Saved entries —
....

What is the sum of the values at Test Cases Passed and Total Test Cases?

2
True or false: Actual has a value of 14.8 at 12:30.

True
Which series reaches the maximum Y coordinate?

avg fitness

....

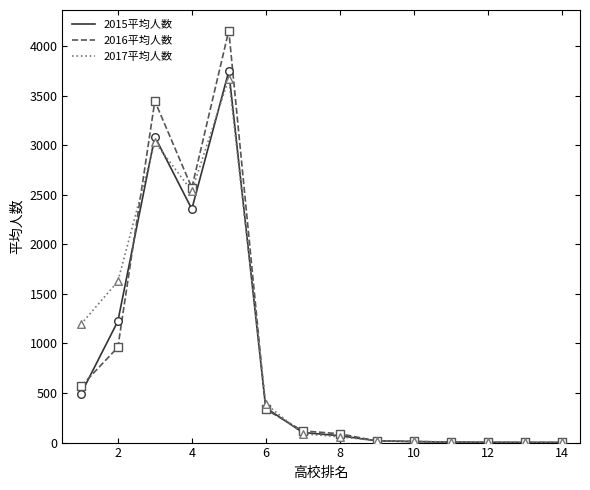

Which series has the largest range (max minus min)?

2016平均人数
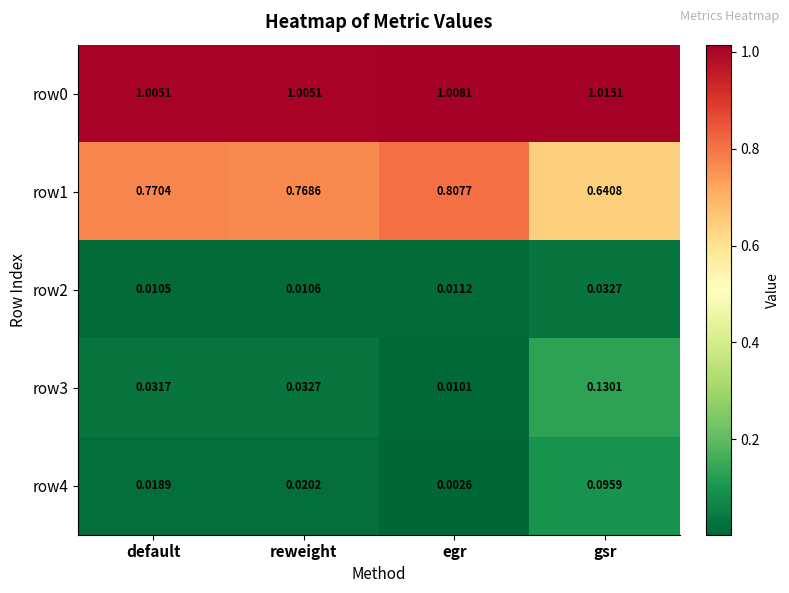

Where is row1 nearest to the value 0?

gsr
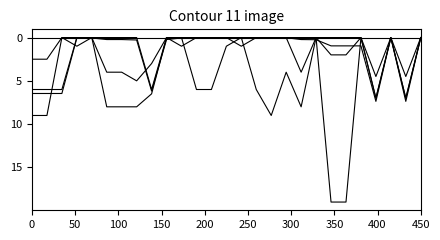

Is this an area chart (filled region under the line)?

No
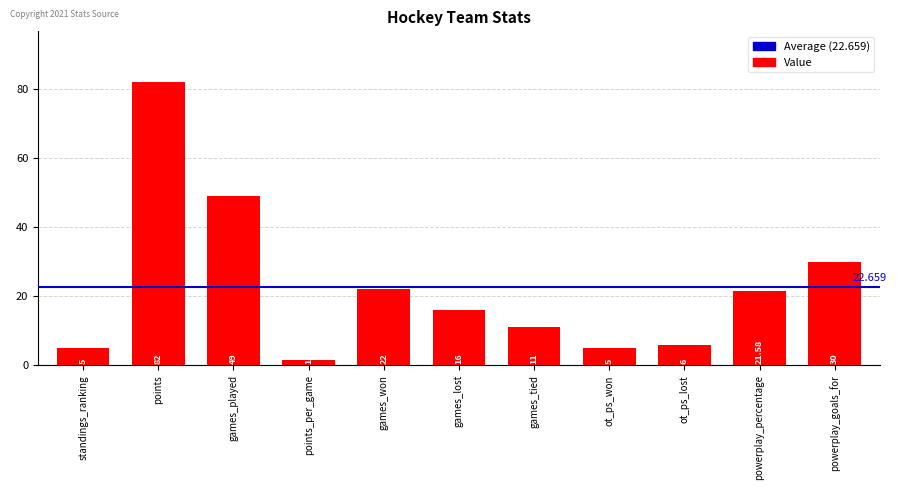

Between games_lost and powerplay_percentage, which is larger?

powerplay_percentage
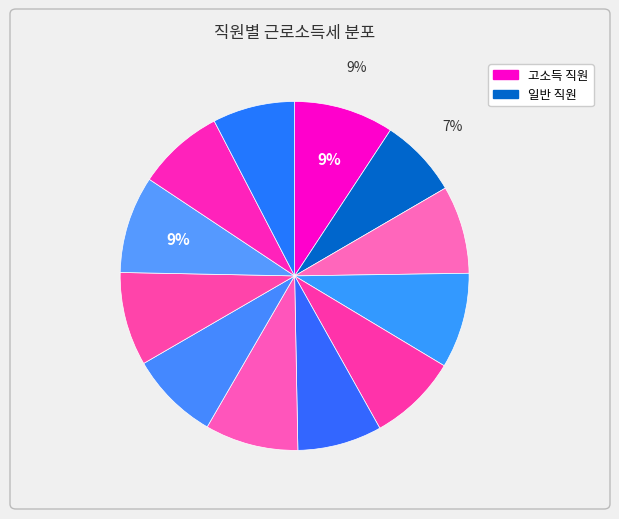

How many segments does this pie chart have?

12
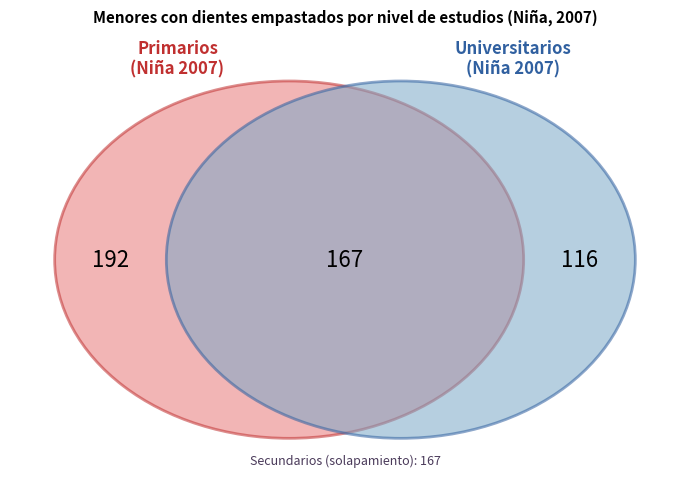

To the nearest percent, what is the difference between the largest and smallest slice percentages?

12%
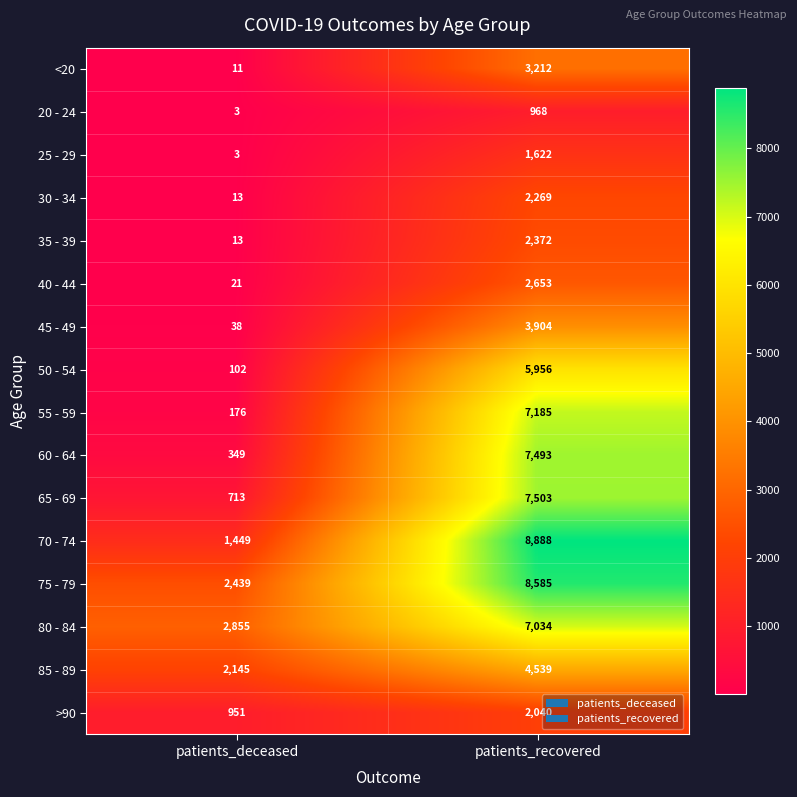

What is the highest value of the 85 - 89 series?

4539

....

REQUIRED WORK —
Print the lines of the records word for word, starting at the line that contains "What is the sum" and ending at the line that contains "Which series reaches".

REPLY TO THE TASK —
What is the sum of the values at Test Cases Passed and Total Test Cases?

2
True or false: Actual has a value of 14.8 at 12:30.

True
Which series reaches the maximum Y coordinate?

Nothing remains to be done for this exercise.